The Solution: The authors built a special type of Artificial Intelligence (AI)—specifically a Neural Network—that can learn these complex "memory" rules directly from data, without needing a human to guess the formula first.

The Problem: AI Can Be "Unphysical"

If you just let a standard AI learn from data, it might get very good at predicting the past, but it could make up crazy physics for the future. For example, it might predict that if you squeeze a metal block hard enough, it disappears into a single point without any resistance. In the real world, that's impossible; matter resists being crushed into nothingness.

Standard AI also doesn't naturally understand the Second Law of Thermodynamics (which basically says energy is lost as heat when things rub against each other) or stability (the material shouldn't suddenly explode or behave erratically).

The Solution: The "Physics-First" AI Framework

The authors created a new framework that forces the AI to obey the laws of physics by design, not just by luck. Think of it like building a car engine where the pistons are physically locked to the wheels; the car cannot drive backward if the wheels are moving forward.

Here is how they did it:

1. The "Internal Variables" (The Hidden Memory):
   Since the AI can't see the microscopic changes inside the metal (like tiny defects moving around), the authors introduced invisible "memory slots" called internal variables.

   • Analogy: Imagine a sponge. When you squeeze it, water moves inside. You can't see the water moving, but the sponge's shape changes because of it. The "internal variables" are the AI's way of tracking where that "water" (the microscopic changes) is, even though it's hidden.
   • The Discovery: The paper proves that while the AI might invent different "memory slots" depending on how it starts learning, those slots are always just a linear transformation of each other.
   • Simple translation: If one AI decides to call its memory "Slot A" and another calls it "Slot B," they are actually describing the exact same thing, just using a different coordinate system (like measuring distance in inches vs. centimeters). They are mathematically equivalent.

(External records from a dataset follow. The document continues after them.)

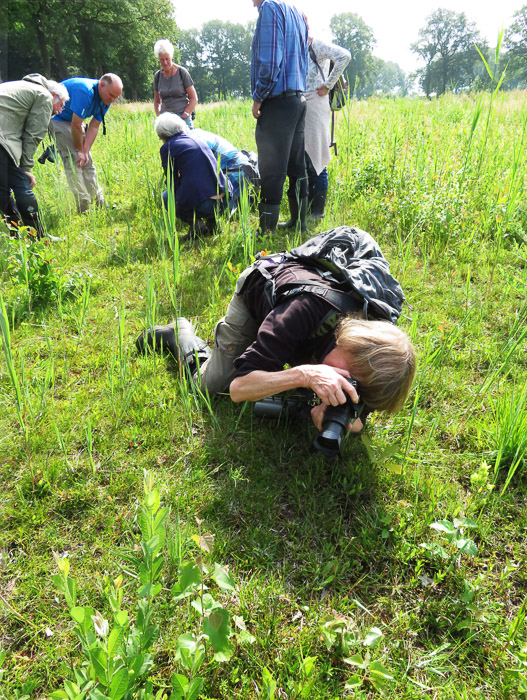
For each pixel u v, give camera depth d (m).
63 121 4.82
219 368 2.32
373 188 4.85
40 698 1.39
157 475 2.09
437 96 11.25
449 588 1.71
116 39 42.34
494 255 3.78
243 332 2.23
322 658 1.48
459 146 5.51
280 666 1.46
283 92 3.62
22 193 4.02
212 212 4.23
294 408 2.17
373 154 5.35
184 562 1.67
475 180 4.81
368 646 1.51
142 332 2.82
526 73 18.86
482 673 1.49
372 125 7.54
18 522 1.87
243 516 1.93
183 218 4.38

2. The "Energy Potentials" (The Rules of the Game):
   The AI learns two main things:

   • Stored Energy: How much energy is saved up when you stretch the material (like a spring).
   • Dissipation: How much energy is lost as heat (like friction).
     The authors built the AI so it must follow the rule that energy loss is always positive (you can't get energy back for free) and that the material gets infinitely hard to compress as it gets smaller (it can't be crushed to a point).

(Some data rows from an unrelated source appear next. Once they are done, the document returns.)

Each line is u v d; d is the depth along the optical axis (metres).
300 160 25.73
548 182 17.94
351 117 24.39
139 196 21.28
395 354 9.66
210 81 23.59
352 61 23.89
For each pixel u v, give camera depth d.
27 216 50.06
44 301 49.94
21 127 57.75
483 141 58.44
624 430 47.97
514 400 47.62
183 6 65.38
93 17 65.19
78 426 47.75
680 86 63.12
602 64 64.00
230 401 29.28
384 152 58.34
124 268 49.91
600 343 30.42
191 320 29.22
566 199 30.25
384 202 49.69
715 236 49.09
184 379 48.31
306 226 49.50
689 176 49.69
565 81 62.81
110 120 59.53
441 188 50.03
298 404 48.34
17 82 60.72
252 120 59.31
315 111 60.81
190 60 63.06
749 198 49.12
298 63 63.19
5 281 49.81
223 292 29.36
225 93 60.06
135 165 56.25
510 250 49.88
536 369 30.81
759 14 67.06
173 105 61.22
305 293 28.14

3. The "Growth Functions" (The Safety Net):
   To ensure the AI doesn't predict impossible scenarios (like infinite compression), they added special mathematical "guardrails."

   • Analogy: Imagine a video game character who can run fast, but if they try to walk off the edge of the map, a giant invisible wall pushes them back. These guardrails ensure that if you try to stretch or squeeze the material beyond the data the AI has seen, it still behaves realistically (getting harder and harder to deform) rather than breaking the laws of physics.

The Experiment: Polycrystalline Magnesium

The team tested this framework on magnesium, a metal used in cars and planes. Magnesium is made of many tiny crystals (grains) stuck together, making its behavior very complex.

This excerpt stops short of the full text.